⑵イグザム5000を取り外すと自動でイグザムポンプの電源が切れます。

⑶イグザム5000の緑と青ボタンを同時に約3秒押し続けると電源が切れます。

7マルチガス検知警報器を使用すべき施設等

⑴酸素欠乏及び硫化水素中毒の危険性がある場所

下水道等(労働安全衛生法施行令別表6に揚げられる場所)の酸素欠乏及び硫化水素中毒の危険性がある場所で、事業所等は酸素欠乏・硫化水素危険作業主任者を選任しなければならないことから、関連性のある現場では作業主任者から状況及び情報を聴取します。なお、作業主任者は上記の場所について、酸素の濃度を18%以上、かつ、硫化水素の濃度を10ppm以下に保つように換気しなければならないことから、活動の参考にします。

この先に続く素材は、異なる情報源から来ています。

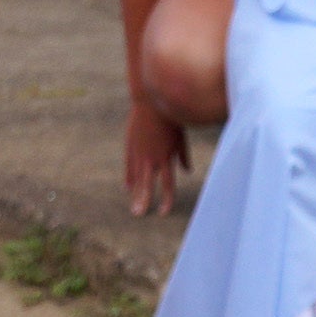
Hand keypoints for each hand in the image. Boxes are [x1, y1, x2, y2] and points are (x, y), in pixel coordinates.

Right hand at [123, 98, 189, 216]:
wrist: (151, 102)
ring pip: (136, 178)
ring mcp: (138, 152)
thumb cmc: (170, 119)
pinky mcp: (130, 145)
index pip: (166, 185)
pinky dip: (130, 177)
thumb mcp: (180, 138)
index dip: (165, 200)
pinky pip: (129, 166)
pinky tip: (128, 188)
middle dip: (144, 201)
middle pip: (147, 185)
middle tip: (138, 214)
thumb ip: (183, 156)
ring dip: (135, 193)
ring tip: (133, 207)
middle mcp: (151, 158)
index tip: (163, 213)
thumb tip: (188, 171)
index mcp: (166, 157)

⑵圧縮アセチレンガス等の貯蔵・取扱いの届出がある防火対象物等

消防法第9条の3に基づくものです。圧縮アセチレンガス、液化石油ガスその他の火災予防又は消火活動に重大な支障を生ずるおそれのある物質で政令により定めるものです。事業所等の責任者と早期に合流し、漏えいガスを確定してから活動に入ります。

⑶化学物質及び高圧ガス搬送車両

化学物質や高圧ガス搬送時の万一の事故に備え、タンクローリー及びトラック等に関係者等が取るべき処置を記載した緊急連絡カードがあります。黄色の紙であることから、「イエローカード」(表9)と呼ばれています。運転手及びイエローカードからの状況及び情報を聴取します。また、河川への流出の可能性がある場合は関係機関と情報共有を図ります。

⑷危険物施設

消防法で指定された数量(指定数量)以上の危険物を貯蔵し、または取り扱う施設は、用途によって危険物製造所、危険物貯蔵所、危険物取扱所の3つに区分されます。事業所等の責任者と早期に合流し、漏えいガスを確定してから活動に入ります。

表9

イエローカード

8おわりに

今回説明させていただいたマルチガス検知警報器(イグザム5000)はガス酸欠事故等の活動における重要な資器材です。検知活動は関係法令等に基づき根拠のある活動が必要ですが、その場所の環境を測定して活動が終わるわけではありません。何らかの原因でガスが漏えいした場合は、被害の拡大を防ぐとともに漏えい個所の特定及び漏えいに対する処置を実施する必要があります。さらに、複数の要救助者が発生した場合は、ショートピックアップを考慮し、ガスの濃度が比較的低い場所を指定し、他隊に周知する等、関係機関と協力し安全、確実及び迅速に救助活動を実施しなければなりません。

最後に、マルチガス検知警報器(イグザム5000)は基本的な資器材です。使用方法はもちろんですが、関係法令や皆様の所属の活動要領等をもう一度見直していただければと思います。そして、この投稿が皆さんの現場活動における知識の一助になれば幸いです。